These records are to be written out exactly as they read, minus the pictures.

● Exercise material:
──────────────────────────────
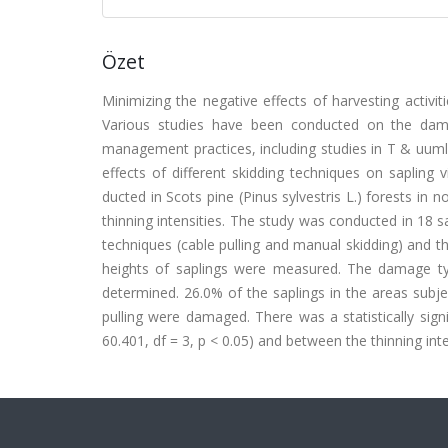
Özet
Minimizing the negative effects of harvesting activi
Various studies have been conducted on the damag
management practices, including studies in T & uuml;r
effects of different skidding techniques on sapling v
ducted in Scots pine (Pinus sylvestris L.) forests in n
thinning intensities. The study was conducted in 18 s
techniques (cable pulling and manual skidding) and thr
heights of saplings were measured. The damage ty
determined. 26.0% of the saplings in the areas subje
pulling were damaged. There was a statistically sign
60.401, df = 3, p < 0.05) and between the thinning inten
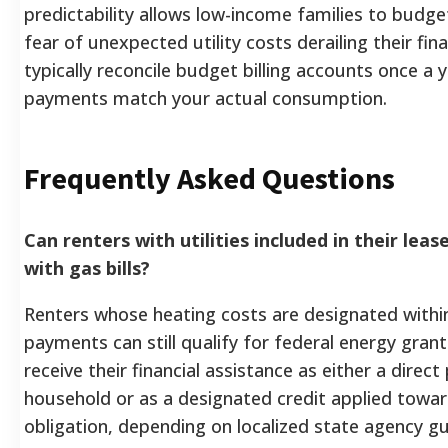
predictability allows low-income families to budge
fear of unexpected utility costs derailing their fin
typically reconcile budget billing accounts once a 
payments match your actual consumption.
Frequently Asked Questions
Can renters with utilities included in their le
with gas bills?
Renters whose heating costs are designated within
payments can still qualify for federal energy grants
receive their financial assistance as either a direc
household or as a designated credit applied towar
obligation, depending on localized state agency gu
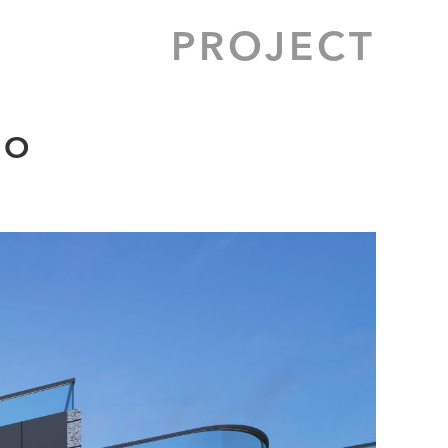
PROJECT
 O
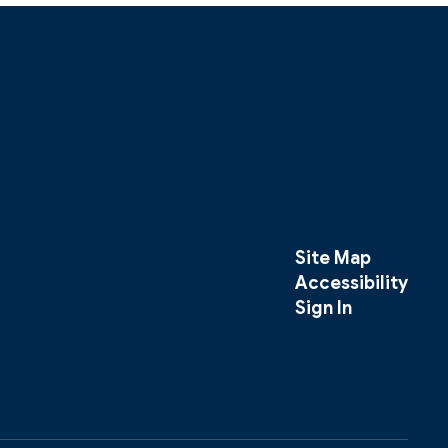
Site Map
Accessibility
Sign In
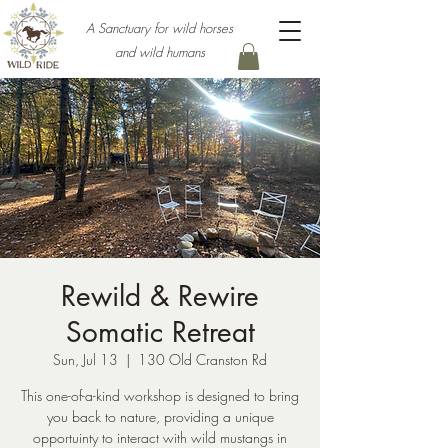
A Sanctuary for wild horses
and wild humans
Rewild & Rewire
Somatic Retreat
Sun, Jul 13
  |  
130 Old Cranston Rd
This one-of-a-kind workshop is designed to bring
you back to nature, providing a unique
opportuinty to interact with wild mustangs in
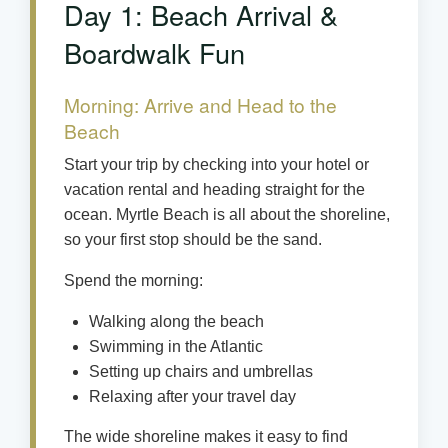
Day 1: Beach Arrival &
Boardwalk Fun
Morning: Arrive and Head to the
Beach
Start your trip by checking into your hotel or
vacation rental and heading straight for the
ocean. Myrtle Beach is all about the shoreline,
so your first stop should be the sand.
Spend the morning:
Walking along the beach
Swimming in the Atlantic
Setting up chairs and umbrellas
Relaxing after your travel day
The wide shoreline makes it easy to find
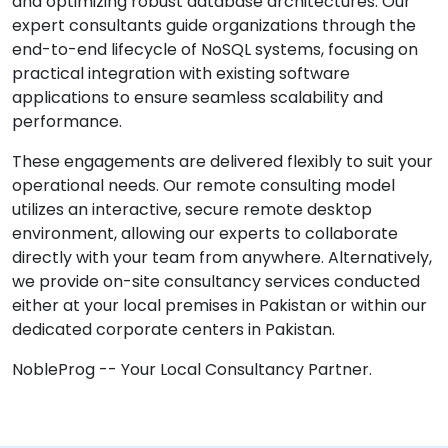
and optimizing robust database architectures. Our
expert consultants guide organizations through the
end-to-end lifecycle of NoSQL systems, focusing on
practical integration with existing software
applications to ensure seamless scalability and
performance.
These engagements are delivered flexibly to suit your
operational needs. Our remote consulting model
utilizes an interactive, secure remote desktop
environment, allowing our experts to collaborate
directly with your team from anywhere. Alternatively,
we provide on-site consultancy services conducted
either at your local premises in Pakistan or within our
dedicated corporate centers in Pakistan.
NobleProg -- Your Local Consultancy Partner.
──────────────────────────────
● Solved exercise:
Özet
Minimizing the negative effects of harvesting activi
Various studies have been conducted on the damag
management practices, including studies in T & uuml;r
effects of different skidding techniques on sapling v
ducted in Scots pine (Pinus sylvestris L.) forests in n
thinning intensities. The study was conducted in 18 s
techniques (cable pulling and manual skidding) and thr
heights of saplings were measured. The damage ty
determined. 26.0% of the saplings in the areas subje
pulling were damaged. There was a statistically sign
60.401, df = 3, p < 0.05) and between the thinning inten
predictability allows low-income families to budge
fear of unexpected utility costs derailing their fin
typically reconcile budget billing accounts once a 
payments match your actual consumption.
Frequently Asked Questions
Can renters with utilities included in their le
with gas bills?
Renters whose heating costs are designated within
payments can still qualify for federal energy grants
receive their financial assistance as either a direc
household or as a designated credit applied towar
obligation, depending on localized state agency gu
PROJECT
 O
Site Map
Accessibility
Sign In
A Sanctuary for wild horses
and wild humans
Rewild & Rewire
Somatic Retreat
Sun, Jul 13
  |  
130 Old Cranston Rd
This one-of-a-kind workshop is designed to bring
you back to nature, providing a unique
opportuinty to interact with wild mustangs in
Day 1: Beach Arrival &
Boardwalk Fun
Morning: Arrive and Head to the
Beach
Start your trip by checking into your hotel or
vacation rental and heading straight for the
ocean. Myrtle Beach is all about the shoreline,
so your first stop should be the sand.
Spend the morning:
Walking along the beach
Swimming in the Atlantic
Setting up chairs and umbrellas
Relaxing after your travel day
The wide shoreline makes it easy to find
and optimizing robust database architectures. Our
expert consultants guide organizations through the
end-to-end lifecycle of NoSQL systems, focusing on
practical integration with existing software
applications to ensure seamless scalability and
performance.
These engagements are delivered flexibly to suit your
operational needs. Our remote consulting model
utilizes an interactive, secure remote desktop
environment, allowing our experts to collaborate
directly with your team from anywhere. Alternatively,
we provide on-site consultancy services conducted
either at your local premises in Pakistan or within our
dedicated corporate centers in Pakistan.
NobleProg -- Your Local Consultancy Partner.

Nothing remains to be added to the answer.